Segment Start: RECORDS SUPPLIED
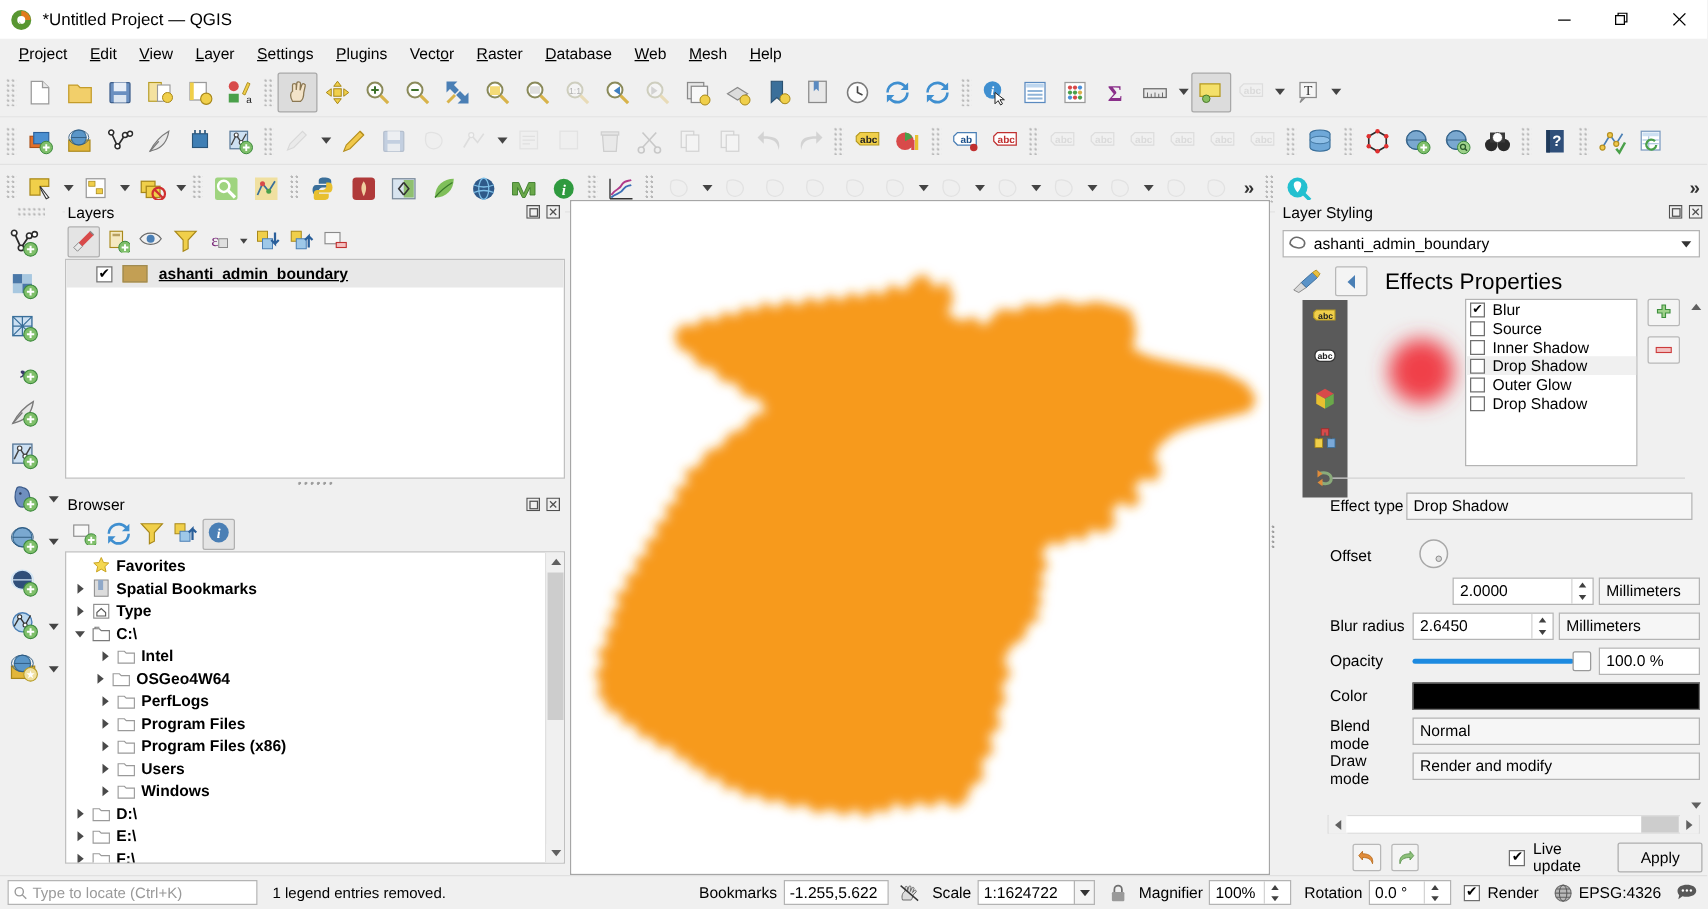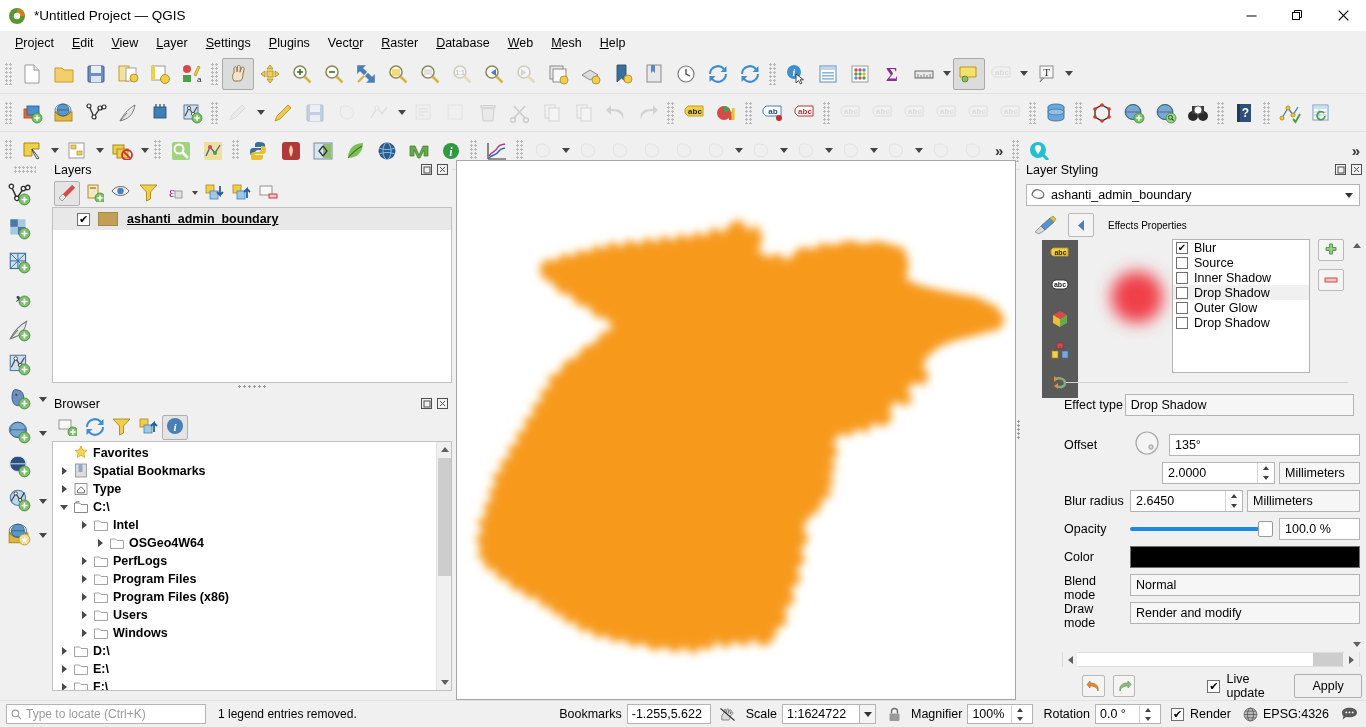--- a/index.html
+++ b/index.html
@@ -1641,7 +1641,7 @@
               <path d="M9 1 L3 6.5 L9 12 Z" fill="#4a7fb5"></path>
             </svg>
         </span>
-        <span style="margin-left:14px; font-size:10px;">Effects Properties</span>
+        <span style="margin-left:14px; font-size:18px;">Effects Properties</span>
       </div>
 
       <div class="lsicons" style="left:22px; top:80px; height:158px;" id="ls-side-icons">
Segment End: RECORDS SUPPLIED
Output the records exactly, pictures excluded.

--- a/index.html
+++ b/index.html
@@ -1641,7 +1641,7 @@
               <path d="M9 1 L3 6.5 L9 12 Z" fill="#4a7fb5"></path>
             </svg>
         </span>
-        <span style="margin-left:14px; font-size:10px;">Effects Properties</span>
+        <span style="margin-left:14px; font-size:18px;">Effects Properties</span>
       </div>
 
       <div class="lsicons" style="left:22px; top:80px; height:158px;" id="ls-side-icons">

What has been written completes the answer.